Sometimes I can force myself to do something and it feels alright for awhile, usually physical activities. Going for a walk, going for a bike ride, going to yoga. But before long I feel that wrongness creeping in, that unsettled feeling slithers through my body until it consumes me. And then I’m back to trying to figure out what to do - what will while away the hours? Because that’s all I’ve been doing lately - passing time from one day to the next. Waiting until my next sleep, waiting until this is over.

It should be over soon, if this new medication works out. Man, I really hope it doesn’t cause similar symptoms because I’m running out of ways to pass time without actually doing anything. Writing seems to help but I’m worried that when I’m in this state I’m rambling too much, losing my point. What was my point? Right - I don’t remember what it feels like to “want” something.

My mind keeps landing on the things that used to make me happy. Reading is the big one. I used to read non-stop, read for hours on end. I haven’t read a book in ages, well over a month, probably closer to two. For me, that’s a big deal. But the thought of reading doesn’t sit well in my mind, like sour wine in the mouth. I hate not reading, it feels like a large chunk of what makes me “me” is ripped out without the love of reading rattling around inside of me.

I think that’s the really awful part about these side effects - the absence of traits that make up the “self”. I don’t have my usual energy, my usual drive. I don’t have the same desires, the same wants. I don’t have anything in me that still feels like me. It’s like the spark that is “me” got put under a glass and is slowly guttering out, watching my body still struggle along like it houses anything but empty space.

Where am I? Where is my me? Is it going to come back? Does it remember the way? Does my body remember the me to accept it back? Will I feel this way forever as it feels like I will? Or will the side effects eventually wear off, stop smothering my spark and let it flare back into life? Is that possible or is my spark too weak to make it?

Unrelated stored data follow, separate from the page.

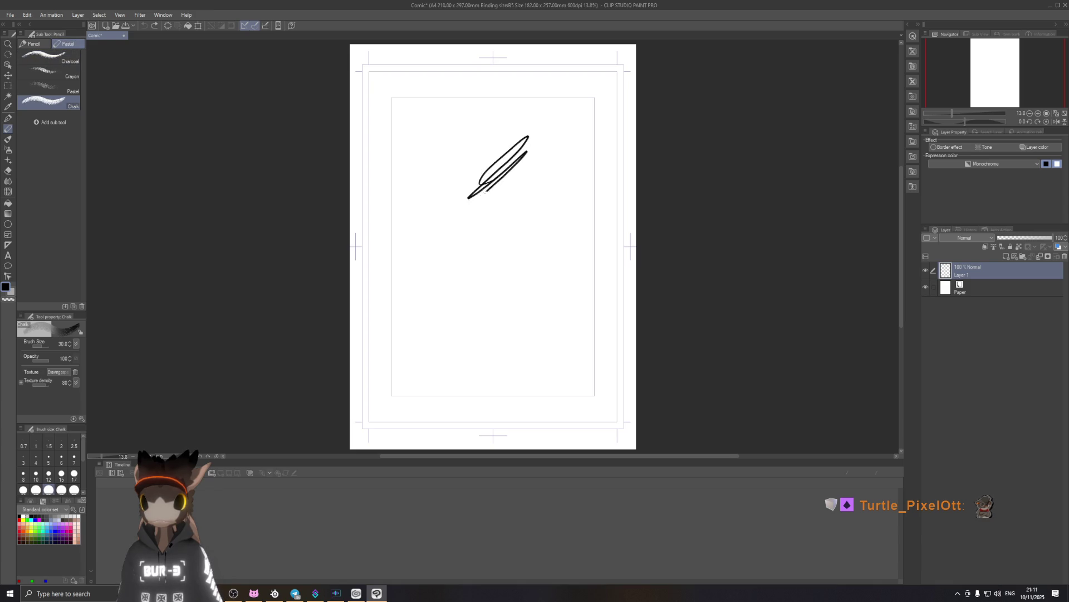
scroll(516, 304, up, 3)
scroll(517, 303, up, 2)
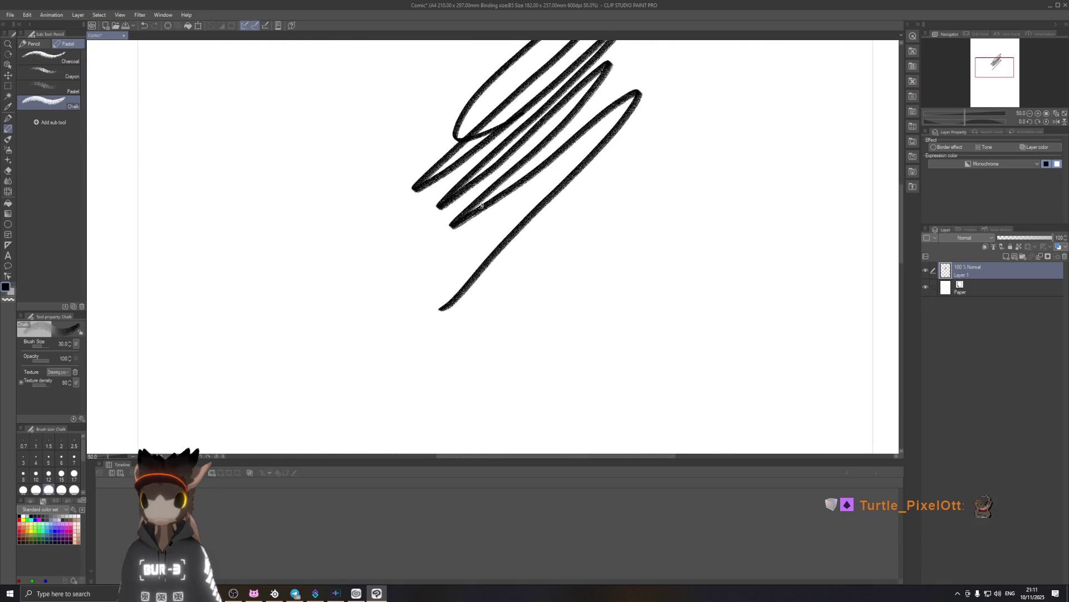
key(ctrl+z)
Sketch a large rough circle near the page top, retracing it with a second stroke.
mouse_move(453, 101)
mouse_down()
mouse_move(501, 243)
mouse_move(446, 105)
mouse_move(505, 130)
mouse_up()
key(ctrl+z)
mouse_move(420, 98)
mouse_down()
mouse_move(498, 92)
mouse_move(510, 102)
mouse_move(445, 83)
mouse_move(510, 105)
mouse_up()
key(ctrl+z)
key(ctrl+z)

This is why people don’t want to be treated for bipolar disorder and schizophrenia, this lack of of self. How would you like it if you no longer felt like you? Isn’t that the definition of death? When your body no longer holds the ephemeral “you?” So, it’s like a little death every time you try a medication that damps down who you are. Sure, you can change medications to find something better but that doesn’t stop the little death that already occurred or mean that there won’t be any new little deaths to suffer through.

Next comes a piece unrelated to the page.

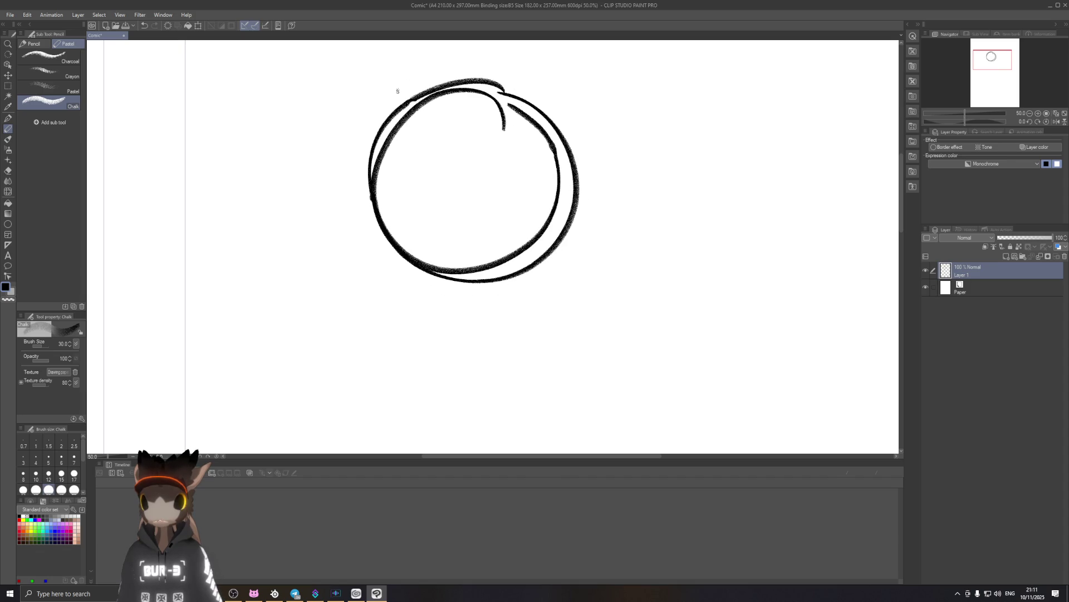
key(ctrl+z)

What I’m saying is, this sucks. In case that hasn’t come across in previous posts, let me say it loud and clear. The journey to treat bipolar disorder is full of suck. It is the land of Suckdom and I would like to leave, please. Except, I can’t because bordering the land of Suckdom on all sides is Bipolar Crazy Town and I don’t exactly want to live there, either. I’d love a plane ticket to Normalville but apparently you only get there after making it all the way through Suckdom and its many valleys and hills, each named for a different antipsychotic. So, I’m stuck traveling and all I can hope for is company along the way - so, thanks, if you’re reading this and traveling with me. Company makes the road seem shorter.